А вот со страниц романа «Берег времени», где история как бы проступает сквозь день сегодняшний, вновь дохнуло непознанным. Приметы современности сродни тем, что проявляются в рассказах, с которых мы начали: обнищавшую прибайкальскую деревню душат особняки новых богатеев, жители уходят в тайгу, но едва обустроились там – новая напасть: вблизи обнаружили золото, и появились «оккупанты» покруче. Как защитить свой клочок земли простому люду? Есть ли конец его страданиям? Думы об этом снова выводят автора на исторические параллели, полные трагизма…

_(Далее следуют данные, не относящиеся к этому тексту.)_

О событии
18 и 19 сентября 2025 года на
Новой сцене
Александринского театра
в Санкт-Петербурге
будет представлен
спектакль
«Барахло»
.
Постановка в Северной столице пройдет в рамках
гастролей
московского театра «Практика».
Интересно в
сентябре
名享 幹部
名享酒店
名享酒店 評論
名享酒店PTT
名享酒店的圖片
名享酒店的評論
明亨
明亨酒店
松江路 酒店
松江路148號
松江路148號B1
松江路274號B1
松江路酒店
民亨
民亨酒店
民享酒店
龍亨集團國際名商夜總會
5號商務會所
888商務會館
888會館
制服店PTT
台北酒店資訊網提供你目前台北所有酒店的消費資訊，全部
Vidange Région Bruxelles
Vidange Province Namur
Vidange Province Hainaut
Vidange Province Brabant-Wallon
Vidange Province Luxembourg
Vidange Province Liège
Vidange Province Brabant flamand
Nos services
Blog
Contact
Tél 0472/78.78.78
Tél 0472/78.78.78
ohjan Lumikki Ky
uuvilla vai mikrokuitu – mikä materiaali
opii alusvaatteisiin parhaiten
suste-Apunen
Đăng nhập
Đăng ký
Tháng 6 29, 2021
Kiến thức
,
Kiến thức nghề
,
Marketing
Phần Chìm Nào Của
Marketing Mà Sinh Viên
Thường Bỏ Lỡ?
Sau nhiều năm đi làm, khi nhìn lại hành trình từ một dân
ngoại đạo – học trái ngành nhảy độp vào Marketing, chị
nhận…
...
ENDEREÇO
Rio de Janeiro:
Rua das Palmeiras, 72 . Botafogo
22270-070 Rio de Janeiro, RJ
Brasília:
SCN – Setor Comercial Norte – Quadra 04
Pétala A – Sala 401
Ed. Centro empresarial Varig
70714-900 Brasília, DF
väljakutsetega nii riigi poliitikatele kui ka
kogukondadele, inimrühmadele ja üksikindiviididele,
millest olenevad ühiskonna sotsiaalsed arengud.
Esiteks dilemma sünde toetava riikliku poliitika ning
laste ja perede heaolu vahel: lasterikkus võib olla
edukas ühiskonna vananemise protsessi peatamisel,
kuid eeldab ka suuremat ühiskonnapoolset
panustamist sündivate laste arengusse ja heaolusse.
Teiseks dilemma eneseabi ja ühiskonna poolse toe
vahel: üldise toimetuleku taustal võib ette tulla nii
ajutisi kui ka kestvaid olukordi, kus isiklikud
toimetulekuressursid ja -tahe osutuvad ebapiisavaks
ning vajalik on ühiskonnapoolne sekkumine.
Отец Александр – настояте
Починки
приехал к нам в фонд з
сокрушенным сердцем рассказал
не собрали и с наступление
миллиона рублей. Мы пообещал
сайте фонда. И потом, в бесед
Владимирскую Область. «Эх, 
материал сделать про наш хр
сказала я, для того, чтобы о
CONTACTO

Однако, как и сама жизнь в своей простоте, всё это не определяющие события романа. Определяющие свершаются вне мирской суеты. «Да и что значит быть в миру? Он что-то слабо помнит про него, смутное что-то, далёкое, легко разрываемое, будто облачко, коль скоро нагонится ветром: вот только что маячило в ближнем небе, а уж нет его, унесло куда-то, раздёрганное и ослабленное…» – это про «православного человека» Антония, одного из двух странных прибайкальских странников (второй – буддийский монах Агван-Доржи), для которых мирская жизнь и мирское время менее реальны, чем жизнь и время духовные. Антоний, например, общается с Аввакумом, Агван-Доржи запросто видит духов… Не зная друг о друге, они полгода идут по одной тропе на расстоянии семи дней пути, в чём автор видит некий Знак, дарованный свыше, понять истинное назначение которого им ещё предстоит.

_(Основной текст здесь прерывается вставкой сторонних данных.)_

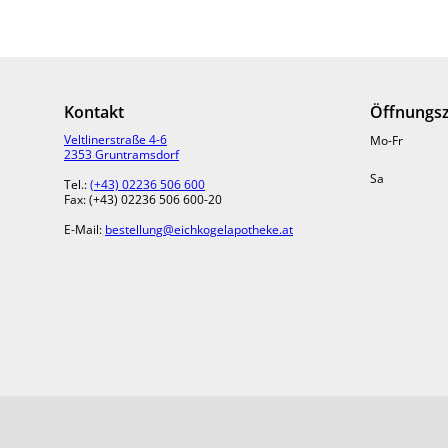
Kontakt
Öffnungsz
Veltlinerstraße 4-6
Mo-Fr
2353 Gruntramsdorf
Sa
Tel.:
(+43) 02236 506 600
Fax: (+43) 02236 506 600-20
E-Mail:
bestellung@eichkogelapotheke.at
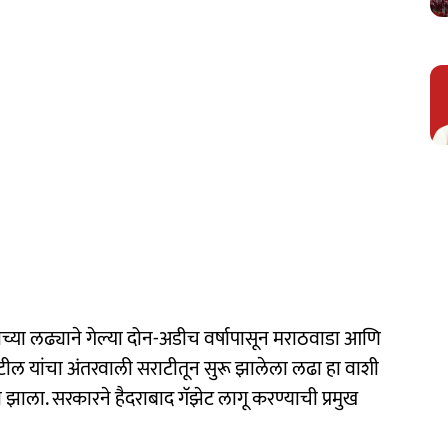
च्या लढ्याने गेल्या दोन-अडीच वर्षापासून मराठवाडा आणि
ाटील यांचा अंतरवाली सराटीतून सुरू झालेला लढा हा वाशी
 झाला. सरकारने हैदराबाद गॅझेट लागू करण्याची प्रमुख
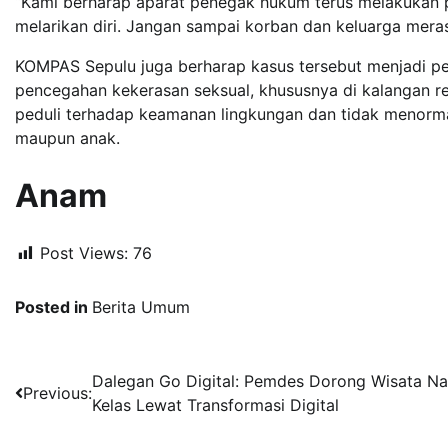
“Kami berharap aparat penegak hukum terus melakukan 
melarikan diri. Jangan sampai korban dan keluarga mera
KOMPAS Sepulu juga berharap kasus tersebut menjadi p
pencegahan kekerasan seksual, khususnya di kalangan re
peduli terhadap keamanan lingkungan dan tidak menorma
maupun anak.
Anam
Post Views:
76
Posted in
Berita Umum
Navigasi
Dalegan Go Digital: Pemdes Dorong Wisata Na
Previous:
Kelas Lewat Transformasi Digital
pos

Попади эти два героя в пространство романов «За Русью Русь» и «Будда» соответственно, они пришлись бы там и к месту, и ко времени, возможно, от их слова зависела бы история. А тут вдруг оказывается, что оба они… убежали из сумасшедшего дома. (Как тут не вспомнить «оба чеканутые» из рассказа, где открыто появляется авторское «я»?!) А и действительно – куда ещё девать обществу людей, которые толком не сознают, где находятся, и «контактируют» с тенями? И куда бежать, даже пусть и не сознавая, что бегут, этим людям, как не в полумистическое Подлеморье (так же случайно оказывается здесь сбежавший от «ментов» невинно преследуемый Никифор из «Сойкиного гнезда»). Однако, дав читателю ненадолго расслабиться, Ким Балков задаёт новую загадку (а скорее даёт отгадку): заново запертые в одиночных кельях бывшего Троицкого монастыря Антоний и Агван-Доржи заново и исчезли. «Вот именно, не ушли, а исчезли, растворились в пространстве, соединяющем земную жизнь с небесной». Но на этот раз не в Подлеморье: рыжеголовый мальчишка, который долго-долго плакал в эту ночь у монастырских ворот, увидел, как «в чёрном небе что-то заблистало, засверкало, а потом тень какая-то появилась сияющая, дивно сходная с человеческой…»
А что делать людям с их смутными ощущениями причастности к всемирному созерцанию в том мире, который замутил души? Киму Балкову, как он и сам заявлял, глубоко небезразлично то, что происходит с народом, и он, используя свои художественные средства, обращается к читателям как проповедник, имея на это полное право.